### Excerpt to read
---

When the opossum feels threatened, she becomes paralyzed. Her body temperature plummets, her breathing and heart rates drop to a minimum, and her glands simulate the smell of a putrefying corpse. Playing Possum explores what the opossum and other creatures can teach us about how we and other species understand mortality, and demonstrates that the concept of death, far from being a uniquely human attribute, is widespread in the animal kingdom.

With humor and empathy, Susana Monsó tells the stories of ants who attend their own funerals, chimpanzees who clean the teeth of their dead, dogs who snack on their caregivers, crows who avoid the places where they saw a carcass, elephants obsessed with collecting ivory, and whales who carry their dead for weeks. Monsó, one of today’s leading experts on animal cognition and ethics, shows how there are more ways to conceive of mortality than the human way, and challenges the notion that the only emotional reactions to death worthy of our attention are ones that resemble our own.

---

### Data shown
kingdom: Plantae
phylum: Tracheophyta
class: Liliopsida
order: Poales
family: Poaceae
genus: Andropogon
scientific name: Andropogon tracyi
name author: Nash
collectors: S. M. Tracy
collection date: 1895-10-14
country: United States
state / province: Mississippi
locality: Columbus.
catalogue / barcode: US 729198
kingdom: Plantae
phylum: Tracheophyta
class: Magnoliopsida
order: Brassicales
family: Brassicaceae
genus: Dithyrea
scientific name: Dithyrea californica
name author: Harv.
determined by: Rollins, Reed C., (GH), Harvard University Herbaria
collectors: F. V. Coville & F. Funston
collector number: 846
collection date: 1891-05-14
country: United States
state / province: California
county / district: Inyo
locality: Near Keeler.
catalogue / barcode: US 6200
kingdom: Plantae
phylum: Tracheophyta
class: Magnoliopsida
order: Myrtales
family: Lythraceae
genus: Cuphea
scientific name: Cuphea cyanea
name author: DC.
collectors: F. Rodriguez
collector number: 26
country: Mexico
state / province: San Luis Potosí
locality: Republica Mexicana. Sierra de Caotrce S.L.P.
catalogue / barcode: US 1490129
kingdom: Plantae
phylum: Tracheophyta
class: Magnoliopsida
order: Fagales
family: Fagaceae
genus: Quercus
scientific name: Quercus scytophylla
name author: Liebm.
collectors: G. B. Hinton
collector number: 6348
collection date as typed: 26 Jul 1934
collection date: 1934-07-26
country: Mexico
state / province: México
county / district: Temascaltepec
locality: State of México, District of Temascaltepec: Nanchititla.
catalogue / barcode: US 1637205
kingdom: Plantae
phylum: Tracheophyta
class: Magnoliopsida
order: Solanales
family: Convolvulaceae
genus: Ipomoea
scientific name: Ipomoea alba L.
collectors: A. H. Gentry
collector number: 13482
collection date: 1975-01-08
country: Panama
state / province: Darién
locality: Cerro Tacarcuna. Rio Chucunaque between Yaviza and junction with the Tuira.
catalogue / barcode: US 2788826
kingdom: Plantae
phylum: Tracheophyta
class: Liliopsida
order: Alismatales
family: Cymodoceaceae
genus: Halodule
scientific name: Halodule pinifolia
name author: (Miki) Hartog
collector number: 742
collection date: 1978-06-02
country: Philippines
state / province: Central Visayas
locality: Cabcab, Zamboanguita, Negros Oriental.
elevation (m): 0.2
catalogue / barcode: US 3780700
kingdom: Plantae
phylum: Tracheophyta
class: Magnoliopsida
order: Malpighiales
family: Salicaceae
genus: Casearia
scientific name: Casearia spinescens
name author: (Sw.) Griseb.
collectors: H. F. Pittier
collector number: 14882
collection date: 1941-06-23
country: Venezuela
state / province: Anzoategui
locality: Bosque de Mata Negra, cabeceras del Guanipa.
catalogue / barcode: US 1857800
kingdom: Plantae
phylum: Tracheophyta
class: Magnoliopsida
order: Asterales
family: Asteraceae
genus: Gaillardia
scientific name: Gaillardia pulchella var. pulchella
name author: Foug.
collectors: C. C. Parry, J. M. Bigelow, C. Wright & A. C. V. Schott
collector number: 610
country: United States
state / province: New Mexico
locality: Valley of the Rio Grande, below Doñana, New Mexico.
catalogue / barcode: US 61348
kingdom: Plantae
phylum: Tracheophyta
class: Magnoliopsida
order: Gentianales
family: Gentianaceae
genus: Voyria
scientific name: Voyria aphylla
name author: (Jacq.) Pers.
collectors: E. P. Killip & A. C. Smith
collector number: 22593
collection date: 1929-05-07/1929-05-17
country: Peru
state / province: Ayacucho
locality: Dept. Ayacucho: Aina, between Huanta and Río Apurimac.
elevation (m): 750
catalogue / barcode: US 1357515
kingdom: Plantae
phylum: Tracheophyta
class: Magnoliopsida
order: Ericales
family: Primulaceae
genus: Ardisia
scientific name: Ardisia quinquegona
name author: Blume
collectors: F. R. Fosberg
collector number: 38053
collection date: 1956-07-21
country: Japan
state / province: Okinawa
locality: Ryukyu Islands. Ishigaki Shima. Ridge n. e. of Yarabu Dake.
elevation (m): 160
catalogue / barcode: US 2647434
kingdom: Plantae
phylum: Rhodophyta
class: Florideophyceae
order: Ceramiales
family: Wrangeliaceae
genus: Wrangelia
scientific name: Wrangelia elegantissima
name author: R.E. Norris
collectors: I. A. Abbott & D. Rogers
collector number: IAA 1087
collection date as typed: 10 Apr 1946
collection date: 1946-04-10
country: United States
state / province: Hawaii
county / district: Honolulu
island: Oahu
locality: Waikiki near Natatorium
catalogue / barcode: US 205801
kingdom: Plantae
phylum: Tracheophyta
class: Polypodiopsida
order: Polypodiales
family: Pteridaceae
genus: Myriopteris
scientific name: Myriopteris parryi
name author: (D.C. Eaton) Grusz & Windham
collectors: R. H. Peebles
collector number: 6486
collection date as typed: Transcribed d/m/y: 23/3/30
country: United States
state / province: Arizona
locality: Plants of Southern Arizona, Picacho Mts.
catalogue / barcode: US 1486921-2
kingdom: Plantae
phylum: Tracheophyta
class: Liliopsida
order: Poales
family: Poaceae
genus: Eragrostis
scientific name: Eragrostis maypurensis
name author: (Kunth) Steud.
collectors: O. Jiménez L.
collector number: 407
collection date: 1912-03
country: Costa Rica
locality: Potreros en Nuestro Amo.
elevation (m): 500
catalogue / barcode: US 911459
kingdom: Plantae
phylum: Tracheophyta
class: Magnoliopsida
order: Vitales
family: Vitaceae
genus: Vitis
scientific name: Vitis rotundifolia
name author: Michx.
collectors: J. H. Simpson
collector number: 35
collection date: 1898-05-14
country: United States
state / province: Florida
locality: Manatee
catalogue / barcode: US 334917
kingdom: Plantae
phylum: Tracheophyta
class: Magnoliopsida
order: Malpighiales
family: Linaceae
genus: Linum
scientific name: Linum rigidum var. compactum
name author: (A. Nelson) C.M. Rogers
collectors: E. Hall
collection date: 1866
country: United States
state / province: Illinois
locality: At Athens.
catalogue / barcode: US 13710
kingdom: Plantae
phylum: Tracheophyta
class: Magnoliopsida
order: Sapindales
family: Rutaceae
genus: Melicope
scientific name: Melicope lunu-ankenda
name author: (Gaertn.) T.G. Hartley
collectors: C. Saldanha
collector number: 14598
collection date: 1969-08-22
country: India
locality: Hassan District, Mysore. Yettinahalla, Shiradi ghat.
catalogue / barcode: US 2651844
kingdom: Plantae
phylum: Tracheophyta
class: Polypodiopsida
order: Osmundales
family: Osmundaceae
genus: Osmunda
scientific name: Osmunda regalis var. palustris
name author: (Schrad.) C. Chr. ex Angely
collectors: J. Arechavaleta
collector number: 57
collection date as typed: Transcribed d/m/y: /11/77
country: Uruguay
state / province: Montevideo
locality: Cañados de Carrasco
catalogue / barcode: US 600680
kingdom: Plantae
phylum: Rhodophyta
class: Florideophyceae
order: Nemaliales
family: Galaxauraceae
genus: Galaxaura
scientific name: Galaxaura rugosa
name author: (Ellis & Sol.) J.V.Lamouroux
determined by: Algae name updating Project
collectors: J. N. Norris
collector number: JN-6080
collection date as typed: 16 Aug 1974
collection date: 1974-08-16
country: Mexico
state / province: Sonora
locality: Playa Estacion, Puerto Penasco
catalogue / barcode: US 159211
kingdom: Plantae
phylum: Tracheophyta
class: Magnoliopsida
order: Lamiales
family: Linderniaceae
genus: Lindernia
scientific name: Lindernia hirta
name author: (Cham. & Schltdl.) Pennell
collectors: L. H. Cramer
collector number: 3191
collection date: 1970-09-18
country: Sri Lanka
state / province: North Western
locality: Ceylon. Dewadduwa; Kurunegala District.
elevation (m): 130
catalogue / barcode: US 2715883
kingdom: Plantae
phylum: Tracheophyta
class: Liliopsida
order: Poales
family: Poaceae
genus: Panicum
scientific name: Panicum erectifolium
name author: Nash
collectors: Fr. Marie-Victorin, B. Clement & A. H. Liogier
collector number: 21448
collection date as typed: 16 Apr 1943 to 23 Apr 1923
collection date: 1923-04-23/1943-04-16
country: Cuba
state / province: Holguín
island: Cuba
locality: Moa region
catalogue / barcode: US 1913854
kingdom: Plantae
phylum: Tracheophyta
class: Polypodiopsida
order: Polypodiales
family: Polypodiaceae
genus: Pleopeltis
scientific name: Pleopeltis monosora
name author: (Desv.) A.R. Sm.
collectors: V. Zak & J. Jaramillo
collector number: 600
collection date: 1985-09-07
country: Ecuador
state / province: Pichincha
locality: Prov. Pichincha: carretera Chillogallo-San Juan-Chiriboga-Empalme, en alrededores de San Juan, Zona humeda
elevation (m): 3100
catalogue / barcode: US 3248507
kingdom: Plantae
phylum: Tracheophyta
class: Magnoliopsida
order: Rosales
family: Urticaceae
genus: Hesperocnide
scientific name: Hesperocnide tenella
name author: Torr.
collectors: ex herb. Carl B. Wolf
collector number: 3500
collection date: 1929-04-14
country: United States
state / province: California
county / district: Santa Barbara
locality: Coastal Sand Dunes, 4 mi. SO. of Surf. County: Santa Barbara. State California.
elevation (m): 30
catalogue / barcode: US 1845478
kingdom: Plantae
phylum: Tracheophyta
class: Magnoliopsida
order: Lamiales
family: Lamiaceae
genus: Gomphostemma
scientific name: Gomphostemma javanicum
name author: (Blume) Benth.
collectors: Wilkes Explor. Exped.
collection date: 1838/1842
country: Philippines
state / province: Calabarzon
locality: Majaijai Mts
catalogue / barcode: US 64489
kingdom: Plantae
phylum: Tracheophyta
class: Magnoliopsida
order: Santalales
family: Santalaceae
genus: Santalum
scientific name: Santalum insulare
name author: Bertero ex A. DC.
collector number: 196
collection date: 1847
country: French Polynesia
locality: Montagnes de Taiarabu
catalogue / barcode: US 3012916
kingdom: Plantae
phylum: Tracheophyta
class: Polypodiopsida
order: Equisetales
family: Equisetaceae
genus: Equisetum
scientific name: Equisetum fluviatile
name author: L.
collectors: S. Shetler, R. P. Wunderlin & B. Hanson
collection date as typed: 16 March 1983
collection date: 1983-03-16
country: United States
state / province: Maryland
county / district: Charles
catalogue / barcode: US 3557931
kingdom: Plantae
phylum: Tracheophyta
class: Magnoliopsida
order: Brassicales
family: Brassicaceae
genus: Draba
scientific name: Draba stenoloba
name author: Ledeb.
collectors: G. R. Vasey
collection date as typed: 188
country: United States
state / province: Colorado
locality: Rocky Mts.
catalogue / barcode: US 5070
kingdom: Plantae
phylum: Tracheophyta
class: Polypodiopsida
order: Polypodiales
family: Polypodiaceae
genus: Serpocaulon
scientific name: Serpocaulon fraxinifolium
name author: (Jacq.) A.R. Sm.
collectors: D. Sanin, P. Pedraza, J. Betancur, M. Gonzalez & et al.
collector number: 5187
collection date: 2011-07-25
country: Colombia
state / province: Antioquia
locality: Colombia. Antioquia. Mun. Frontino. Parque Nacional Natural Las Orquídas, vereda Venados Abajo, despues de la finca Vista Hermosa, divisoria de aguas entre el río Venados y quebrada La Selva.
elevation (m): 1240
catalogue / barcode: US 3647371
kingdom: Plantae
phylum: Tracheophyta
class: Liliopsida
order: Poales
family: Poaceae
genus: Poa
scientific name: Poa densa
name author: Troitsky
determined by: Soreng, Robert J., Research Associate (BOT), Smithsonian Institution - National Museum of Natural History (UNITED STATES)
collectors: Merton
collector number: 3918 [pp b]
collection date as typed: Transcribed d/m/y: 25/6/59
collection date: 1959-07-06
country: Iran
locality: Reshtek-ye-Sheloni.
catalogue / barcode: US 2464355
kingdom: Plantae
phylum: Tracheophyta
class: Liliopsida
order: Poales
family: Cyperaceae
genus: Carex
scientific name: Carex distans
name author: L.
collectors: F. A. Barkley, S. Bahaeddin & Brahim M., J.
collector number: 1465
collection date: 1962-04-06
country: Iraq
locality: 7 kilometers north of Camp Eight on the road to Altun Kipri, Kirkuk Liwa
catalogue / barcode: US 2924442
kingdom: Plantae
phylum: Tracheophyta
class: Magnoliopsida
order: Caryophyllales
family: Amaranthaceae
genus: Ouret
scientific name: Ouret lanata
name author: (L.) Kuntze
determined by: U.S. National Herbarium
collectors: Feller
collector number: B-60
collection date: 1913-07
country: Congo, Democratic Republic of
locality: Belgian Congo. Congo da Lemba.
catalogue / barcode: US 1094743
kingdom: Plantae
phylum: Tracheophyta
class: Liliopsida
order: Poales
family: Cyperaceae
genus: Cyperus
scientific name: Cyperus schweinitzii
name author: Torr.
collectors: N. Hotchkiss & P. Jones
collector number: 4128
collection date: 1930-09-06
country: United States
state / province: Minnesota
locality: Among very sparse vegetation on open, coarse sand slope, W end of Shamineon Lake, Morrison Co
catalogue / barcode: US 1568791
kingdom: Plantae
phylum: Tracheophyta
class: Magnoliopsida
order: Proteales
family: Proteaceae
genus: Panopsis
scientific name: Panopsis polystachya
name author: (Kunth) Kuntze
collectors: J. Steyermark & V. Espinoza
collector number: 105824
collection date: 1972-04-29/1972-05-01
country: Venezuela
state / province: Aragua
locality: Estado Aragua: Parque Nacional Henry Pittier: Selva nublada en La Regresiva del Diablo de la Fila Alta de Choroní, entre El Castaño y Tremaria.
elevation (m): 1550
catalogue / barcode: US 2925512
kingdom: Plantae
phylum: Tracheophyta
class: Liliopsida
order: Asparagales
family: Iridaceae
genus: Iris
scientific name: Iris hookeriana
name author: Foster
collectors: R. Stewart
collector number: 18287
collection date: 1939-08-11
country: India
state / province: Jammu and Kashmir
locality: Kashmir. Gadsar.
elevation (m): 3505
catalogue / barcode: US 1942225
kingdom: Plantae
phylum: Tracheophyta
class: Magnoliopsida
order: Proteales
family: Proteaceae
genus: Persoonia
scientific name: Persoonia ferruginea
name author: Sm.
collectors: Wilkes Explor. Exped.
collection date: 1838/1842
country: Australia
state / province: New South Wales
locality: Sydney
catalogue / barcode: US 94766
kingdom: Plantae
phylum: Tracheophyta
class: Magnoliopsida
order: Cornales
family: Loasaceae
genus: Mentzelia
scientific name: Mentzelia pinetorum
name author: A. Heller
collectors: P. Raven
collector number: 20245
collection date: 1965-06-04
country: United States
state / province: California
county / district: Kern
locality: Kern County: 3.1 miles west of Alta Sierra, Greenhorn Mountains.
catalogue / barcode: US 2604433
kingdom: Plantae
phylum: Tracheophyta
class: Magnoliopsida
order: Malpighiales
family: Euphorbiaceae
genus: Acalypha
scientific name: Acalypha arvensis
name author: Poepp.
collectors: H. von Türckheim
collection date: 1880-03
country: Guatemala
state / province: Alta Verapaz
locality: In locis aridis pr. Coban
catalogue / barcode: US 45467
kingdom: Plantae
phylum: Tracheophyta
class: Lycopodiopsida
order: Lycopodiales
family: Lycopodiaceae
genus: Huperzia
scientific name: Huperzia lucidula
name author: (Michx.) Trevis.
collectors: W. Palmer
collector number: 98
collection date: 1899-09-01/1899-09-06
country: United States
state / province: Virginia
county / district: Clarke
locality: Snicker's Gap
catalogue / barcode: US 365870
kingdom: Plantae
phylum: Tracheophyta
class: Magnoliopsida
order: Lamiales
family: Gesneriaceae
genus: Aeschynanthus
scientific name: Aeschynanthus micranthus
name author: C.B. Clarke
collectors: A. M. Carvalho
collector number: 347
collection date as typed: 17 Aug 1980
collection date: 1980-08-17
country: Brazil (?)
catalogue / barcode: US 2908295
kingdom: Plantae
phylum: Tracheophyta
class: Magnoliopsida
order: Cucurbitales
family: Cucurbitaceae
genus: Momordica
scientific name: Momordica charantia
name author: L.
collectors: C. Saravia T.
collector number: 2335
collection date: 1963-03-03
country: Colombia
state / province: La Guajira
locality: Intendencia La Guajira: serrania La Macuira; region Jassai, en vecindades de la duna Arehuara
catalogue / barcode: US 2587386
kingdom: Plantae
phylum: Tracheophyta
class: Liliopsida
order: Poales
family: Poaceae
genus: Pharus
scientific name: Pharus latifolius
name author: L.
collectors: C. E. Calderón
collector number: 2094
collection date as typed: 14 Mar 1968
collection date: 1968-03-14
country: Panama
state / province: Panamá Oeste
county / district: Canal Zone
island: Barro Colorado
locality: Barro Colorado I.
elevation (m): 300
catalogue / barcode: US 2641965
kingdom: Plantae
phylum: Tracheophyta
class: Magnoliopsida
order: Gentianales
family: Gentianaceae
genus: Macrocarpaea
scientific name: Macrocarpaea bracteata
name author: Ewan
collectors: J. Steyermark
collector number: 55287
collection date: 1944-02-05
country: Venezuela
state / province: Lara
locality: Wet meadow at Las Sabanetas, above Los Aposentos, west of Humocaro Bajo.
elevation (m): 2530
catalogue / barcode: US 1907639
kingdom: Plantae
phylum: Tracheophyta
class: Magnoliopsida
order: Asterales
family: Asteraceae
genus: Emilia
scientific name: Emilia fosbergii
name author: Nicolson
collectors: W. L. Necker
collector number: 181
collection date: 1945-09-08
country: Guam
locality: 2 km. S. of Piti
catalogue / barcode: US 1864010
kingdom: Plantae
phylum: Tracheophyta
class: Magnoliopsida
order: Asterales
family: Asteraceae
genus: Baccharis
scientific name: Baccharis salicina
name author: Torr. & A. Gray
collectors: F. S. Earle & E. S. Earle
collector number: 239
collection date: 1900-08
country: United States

---

### Exercise tasks
a) In the Playing Possum description, what happens to the opossum's body temperature when she feels threatened?
b) Transcribe the Playing Possum description between "When the opossum" and "the animal kingdom.", inclusive.

### Response list
a) It plummets.

b)
When the opossum feels threatened, she becomes paralyzed. Her body temperature plummets, her breathing and heart rates drop to a minimum, and her glands simulate the smell of a putrefying corpse. Playing Possum explores what the opossum and other creatures can teach us about how we and other species understand mortality, and demonstrates that the concept of death, far from being a uniquely human attribute, is widespread in the animal kingdom.